Dataset records
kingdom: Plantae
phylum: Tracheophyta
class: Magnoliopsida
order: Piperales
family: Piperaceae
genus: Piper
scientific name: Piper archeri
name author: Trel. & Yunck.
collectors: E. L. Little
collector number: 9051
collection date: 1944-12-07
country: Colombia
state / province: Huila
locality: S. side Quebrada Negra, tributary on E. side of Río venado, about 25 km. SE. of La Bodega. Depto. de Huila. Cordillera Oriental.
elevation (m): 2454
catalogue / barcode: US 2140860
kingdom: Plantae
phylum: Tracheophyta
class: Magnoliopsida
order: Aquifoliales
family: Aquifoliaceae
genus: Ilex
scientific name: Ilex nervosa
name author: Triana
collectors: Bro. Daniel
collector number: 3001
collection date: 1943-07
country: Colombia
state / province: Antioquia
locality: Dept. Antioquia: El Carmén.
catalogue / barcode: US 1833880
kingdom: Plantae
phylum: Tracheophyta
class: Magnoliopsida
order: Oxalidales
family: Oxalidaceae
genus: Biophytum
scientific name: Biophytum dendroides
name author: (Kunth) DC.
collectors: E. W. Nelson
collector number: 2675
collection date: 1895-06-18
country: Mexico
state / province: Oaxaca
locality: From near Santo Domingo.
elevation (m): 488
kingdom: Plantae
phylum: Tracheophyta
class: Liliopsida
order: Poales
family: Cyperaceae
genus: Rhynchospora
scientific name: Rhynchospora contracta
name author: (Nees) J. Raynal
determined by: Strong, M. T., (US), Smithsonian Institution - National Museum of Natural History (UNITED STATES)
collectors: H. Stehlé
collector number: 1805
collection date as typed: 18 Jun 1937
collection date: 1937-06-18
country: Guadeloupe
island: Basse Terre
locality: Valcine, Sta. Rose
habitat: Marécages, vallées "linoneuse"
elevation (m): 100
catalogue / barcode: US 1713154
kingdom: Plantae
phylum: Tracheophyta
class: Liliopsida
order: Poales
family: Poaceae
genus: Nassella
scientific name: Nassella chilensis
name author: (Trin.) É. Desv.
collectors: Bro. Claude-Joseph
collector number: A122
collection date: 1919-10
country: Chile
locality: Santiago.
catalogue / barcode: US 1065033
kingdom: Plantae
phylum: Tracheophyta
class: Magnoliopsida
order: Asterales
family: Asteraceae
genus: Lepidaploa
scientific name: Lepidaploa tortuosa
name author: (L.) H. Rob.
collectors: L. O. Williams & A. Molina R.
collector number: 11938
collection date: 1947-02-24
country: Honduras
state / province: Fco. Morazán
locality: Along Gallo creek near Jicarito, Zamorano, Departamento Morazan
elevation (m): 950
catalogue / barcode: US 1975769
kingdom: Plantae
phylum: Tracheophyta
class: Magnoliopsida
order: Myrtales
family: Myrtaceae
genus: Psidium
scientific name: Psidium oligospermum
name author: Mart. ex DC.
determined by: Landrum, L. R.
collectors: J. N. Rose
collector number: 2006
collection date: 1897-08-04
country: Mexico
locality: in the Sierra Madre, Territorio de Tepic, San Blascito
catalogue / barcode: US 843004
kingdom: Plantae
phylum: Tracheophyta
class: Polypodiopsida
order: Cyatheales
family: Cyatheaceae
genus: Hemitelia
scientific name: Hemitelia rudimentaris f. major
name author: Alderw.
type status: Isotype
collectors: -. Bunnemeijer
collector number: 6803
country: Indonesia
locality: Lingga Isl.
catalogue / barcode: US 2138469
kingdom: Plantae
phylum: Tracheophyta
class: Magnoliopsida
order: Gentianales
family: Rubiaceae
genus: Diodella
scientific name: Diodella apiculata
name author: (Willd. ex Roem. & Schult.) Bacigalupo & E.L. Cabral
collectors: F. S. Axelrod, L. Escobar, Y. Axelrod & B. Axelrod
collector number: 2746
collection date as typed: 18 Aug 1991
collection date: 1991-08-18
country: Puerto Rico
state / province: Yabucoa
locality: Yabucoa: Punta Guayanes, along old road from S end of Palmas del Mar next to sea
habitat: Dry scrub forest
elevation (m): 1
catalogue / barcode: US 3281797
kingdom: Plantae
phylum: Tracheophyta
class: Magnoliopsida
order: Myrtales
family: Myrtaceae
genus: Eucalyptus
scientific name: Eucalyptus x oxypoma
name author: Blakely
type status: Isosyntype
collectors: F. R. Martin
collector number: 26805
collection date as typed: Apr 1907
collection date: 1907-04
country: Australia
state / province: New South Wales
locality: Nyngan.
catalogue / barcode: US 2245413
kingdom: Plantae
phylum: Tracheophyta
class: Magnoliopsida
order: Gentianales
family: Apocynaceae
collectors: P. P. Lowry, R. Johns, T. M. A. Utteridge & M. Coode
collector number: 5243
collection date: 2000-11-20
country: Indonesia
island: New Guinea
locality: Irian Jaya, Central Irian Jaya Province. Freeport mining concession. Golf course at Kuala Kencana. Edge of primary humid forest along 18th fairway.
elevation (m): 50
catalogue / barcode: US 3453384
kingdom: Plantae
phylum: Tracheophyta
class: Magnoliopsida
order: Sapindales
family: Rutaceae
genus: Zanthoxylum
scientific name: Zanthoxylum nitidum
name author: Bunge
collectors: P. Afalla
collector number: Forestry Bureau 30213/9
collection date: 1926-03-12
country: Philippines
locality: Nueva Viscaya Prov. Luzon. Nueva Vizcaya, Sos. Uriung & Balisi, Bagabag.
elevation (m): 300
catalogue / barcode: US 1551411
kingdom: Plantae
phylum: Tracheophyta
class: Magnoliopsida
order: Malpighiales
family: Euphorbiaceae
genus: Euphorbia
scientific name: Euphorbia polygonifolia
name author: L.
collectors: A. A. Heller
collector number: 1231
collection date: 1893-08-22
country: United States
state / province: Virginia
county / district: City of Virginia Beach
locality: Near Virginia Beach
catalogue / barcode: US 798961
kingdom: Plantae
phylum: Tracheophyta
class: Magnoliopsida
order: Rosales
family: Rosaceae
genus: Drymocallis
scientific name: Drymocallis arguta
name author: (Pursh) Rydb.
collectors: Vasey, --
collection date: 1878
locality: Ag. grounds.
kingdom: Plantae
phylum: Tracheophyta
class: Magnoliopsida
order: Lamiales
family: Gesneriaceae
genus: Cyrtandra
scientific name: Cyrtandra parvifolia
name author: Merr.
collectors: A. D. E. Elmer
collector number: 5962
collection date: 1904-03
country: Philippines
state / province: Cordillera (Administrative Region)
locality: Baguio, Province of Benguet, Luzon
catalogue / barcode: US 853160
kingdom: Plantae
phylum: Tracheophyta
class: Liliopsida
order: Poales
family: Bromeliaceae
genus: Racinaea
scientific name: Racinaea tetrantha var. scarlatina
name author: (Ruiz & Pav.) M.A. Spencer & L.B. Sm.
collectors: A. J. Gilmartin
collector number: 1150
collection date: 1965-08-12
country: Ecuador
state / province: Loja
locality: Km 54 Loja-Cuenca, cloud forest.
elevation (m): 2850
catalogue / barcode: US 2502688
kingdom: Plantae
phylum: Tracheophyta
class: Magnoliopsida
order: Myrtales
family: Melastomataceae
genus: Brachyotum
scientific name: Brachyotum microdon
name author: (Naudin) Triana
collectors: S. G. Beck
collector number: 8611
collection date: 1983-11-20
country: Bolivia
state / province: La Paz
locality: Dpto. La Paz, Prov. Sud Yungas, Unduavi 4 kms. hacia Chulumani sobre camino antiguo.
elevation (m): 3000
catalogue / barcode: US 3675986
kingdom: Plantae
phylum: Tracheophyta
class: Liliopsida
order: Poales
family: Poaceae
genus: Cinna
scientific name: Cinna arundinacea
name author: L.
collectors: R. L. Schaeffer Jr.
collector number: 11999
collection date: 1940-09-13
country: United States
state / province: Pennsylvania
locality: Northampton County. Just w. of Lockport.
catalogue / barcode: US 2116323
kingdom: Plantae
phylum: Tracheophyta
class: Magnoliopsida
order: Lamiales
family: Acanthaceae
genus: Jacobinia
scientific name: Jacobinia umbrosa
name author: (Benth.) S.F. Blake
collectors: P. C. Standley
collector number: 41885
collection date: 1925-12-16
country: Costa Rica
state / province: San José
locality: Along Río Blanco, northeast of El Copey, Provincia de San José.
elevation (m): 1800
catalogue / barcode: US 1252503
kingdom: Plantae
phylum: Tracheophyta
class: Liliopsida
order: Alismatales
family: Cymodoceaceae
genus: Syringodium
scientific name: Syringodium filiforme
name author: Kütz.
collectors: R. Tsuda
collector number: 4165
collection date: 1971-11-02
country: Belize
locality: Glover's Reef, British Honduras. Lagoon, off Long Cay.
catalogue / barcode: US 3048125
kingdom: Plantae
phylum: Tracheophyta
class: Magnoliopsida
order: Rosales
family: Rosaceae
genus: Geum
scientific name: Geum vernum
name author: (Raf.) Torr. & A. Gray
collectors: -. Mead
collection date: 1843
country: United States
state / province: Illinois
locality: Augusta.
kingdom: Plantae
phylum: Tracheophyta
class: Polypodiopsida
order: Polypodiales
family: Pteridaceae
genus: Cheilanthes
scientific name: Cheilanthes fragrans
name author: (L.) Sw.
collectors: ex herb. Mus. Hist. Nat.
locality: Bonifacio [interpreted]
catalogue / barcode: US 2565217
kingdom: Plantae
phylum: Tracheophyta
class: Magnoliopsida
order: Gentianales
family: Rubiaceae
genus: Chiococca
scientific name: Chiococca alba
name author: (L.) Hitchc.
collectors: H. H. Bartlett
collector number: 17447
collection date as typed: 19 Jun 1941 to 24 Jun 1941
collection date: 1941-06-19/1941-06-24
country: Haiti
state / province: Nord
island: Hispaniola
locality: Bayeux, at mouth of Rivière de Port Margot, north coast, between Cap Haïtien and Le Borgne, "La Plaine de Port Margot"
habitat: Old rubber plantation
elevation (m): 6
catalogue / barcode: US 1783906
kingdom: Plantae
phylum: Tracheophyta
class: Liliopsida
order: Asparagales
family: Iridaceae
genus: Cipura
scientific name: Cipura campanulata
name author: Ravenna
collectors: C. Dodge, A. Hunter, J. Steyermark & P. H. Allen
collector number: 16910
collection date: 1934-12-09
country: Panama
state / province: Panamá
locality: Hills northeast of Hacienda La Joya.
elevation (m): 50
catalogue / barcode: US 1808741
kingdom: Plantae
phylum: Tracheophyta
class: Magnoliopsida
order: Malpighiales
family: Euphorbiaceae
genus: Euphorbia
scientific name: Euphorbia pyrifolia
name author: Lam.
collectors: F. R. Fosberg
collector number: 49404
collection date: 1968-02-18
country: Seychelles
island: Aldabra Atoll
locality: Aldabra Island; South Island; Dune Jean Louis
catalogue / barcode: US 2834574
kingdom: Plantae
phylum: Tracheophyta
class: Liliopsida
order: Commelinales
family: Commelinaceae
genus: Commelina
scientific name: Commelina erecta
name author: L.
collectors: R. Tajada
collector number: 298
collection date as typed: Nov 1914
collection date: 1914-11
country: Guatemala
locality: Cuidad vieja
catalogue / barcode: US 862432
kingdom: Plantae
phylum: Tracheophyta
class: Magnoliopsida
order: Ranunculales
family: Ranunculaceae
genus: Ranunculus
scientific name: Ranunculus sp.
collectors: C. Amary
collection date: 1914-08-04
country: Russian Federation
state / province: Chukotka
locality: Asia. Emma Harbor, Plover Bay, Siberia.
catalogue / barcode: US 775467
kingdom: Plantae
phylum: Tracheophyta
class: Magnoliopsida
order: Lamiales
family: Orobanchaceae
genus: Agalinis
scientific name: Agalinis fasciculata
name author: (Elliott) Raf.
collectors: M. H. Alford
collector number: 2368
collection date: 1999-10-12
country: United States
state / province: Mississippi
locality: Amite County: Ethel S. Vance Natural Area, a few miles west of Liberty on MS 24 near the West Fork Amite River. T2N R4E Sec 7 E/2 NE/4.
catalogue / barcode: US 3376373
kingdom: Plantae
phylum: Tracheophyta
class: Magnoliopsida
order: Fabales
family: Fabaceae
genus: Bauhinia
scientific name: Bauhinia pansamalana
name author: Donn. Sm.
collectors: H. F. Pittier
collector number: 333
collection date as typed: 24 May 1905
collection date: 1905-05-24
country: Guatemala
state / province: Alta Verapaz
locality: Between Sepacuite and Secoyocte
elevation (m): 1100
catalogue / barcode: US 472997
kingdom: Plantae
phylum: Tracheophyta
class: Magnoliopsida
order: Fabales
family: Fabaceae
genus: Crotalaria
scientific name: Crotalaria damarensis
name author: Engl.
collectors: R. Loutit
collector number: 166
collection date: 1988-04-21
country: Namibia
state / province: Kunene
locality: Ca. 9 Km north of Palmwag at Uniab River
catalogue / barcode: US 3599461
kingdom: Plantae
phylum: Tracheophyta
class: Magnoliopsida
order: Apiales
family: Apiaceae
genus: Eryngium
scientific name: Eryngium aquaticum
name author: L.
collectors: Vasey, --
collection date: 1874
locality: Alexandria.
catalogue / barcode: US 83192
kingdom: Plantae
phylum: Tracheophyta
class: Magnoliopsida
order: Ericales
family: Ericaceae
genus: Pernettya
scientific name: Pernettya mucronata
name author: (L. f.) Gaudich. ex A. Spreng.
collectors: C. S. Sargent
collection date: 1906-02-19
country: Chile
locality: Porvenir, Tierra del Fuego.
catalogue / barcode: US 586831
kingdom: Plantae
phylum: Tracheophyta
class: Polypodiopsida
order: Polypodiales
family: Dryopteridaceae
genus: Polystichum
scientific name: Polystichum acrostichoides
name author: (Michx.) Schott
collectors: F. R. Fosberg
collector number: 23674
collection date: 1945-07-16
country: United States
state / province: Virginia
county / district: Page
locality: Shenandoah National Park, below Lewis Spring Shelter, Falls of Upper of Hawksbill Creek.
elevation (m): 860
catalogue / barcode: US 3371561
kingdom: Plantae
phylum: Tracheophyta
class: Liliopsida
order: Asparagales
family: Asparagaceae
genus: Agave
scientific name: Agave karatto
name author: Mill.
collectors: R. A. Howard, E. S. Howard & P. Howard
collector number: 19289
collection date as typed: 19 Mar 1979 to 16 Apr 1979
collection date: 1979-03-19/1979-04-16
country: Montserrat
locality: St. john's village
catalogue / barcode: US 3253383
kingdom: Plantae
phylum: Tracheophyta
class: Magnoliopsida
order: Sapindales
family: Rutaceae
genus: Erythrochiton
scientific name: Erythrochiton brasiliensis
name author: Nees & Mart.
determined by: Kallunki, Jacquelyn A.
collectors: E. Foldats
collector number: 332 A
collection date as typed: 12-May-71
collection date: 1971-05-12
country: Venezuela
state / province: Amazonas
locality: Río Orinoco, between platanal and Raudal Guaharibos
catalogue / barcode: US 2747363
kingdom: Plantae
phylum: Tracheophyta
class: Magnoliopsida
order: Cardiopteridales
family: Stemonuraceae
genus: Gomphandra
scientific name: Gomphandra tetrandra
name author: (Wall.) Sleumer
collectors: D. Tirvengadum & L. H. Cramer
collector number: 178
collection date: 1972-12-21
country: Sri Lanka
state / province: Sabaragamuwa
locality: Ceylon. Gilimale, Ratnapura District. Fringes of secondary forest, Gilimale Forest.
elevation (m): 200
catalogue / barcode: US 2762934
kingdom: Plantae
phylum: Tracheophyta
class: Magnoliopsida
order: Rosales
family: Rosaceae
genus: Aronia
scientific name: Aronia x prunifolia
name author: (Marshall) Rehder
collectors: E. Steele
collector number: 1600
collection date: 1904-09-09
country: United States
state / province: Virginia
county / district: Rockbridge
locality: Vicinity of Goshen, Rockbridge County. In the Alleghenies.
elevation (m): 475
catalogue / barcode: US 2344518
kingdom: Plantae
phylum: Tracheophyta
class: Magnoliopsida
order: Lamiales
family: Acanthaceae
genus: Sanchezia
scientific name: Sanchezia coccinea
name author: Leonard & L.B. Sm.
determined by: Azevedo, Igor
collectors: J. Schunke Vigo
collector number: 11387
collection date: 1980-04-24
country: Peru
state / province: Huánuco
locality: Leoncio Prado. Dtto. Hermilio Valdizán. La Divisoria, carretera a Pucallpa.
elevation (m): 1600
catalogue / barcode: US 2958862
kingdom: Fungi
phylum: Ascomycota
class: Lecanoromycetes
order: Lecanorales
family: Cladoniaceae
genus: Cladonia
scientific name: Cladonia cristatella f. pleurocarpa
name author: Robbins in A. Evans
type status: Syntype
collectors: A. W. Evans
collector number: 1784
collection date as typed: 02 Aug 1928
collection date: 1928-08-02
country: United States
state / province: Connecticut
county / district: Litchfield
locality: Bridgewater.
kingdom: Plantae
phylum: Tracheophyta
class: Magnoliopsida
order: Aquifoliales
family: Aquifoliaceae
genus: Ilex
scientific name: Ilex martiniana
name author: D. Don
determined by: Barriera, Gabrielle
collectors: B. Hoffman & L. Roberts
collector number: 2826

AIM OF THE EXERCISE: Copy word for word the stretch of the records above, from the line that contains "catalogue / barcode: US 2344518" through the end of the records.

TASK RESULT:
catalogue / barcode: US 2344518
kingdom: Plantae
phylum: Tracheophyta
class: Magnoliopsida
order: Lamiales
family: Acanthaceae
genus: Sanchezia
scientific name: Sanchezia coccinea
name author: Leonard & L.B. Sm.
determined by: Azevedo, Igor
collectors: J. Schunke Vigo
collector number: 11387
collection date: 1980-04-24
country: Peru
state / province: Huánuco
locality: Leoncio Prado. Dtto. Hermilio Valdizán. La Divisoria, carretera a Pucallpa.
elevation (m): 1600
catalogue / barcode: US 2958862
kingdom: Fungi
phylum: Ascomycota
class: Lecanoromycetes
order: Lecanorales
family: Cladoniaceae
genus: Cladonia
scientific name: Cladonia cristatella f. pleurocarpa
name author: Robbins in A. Evans
type status: Syntype
collectors: A. W. Evans
collector number: 1784
collection date as typed: 02 Aug 1928
collection date: 1928-08-02
country: United States
state / province: Connecticut
county / district: Litchfield
locality: Bridgewater.
kingdom: Plantae
phylum: Tracheophyta
class: Magnoliopsida
order: Aquifoliales
family: Aquifoliaceae
genus: Ilex
scientific name: Ilex martiniana
name author: D. Don
determined by: Barriera, Gabrielle
collectors: B. Hoffman & L. Roberts
collector number: 2826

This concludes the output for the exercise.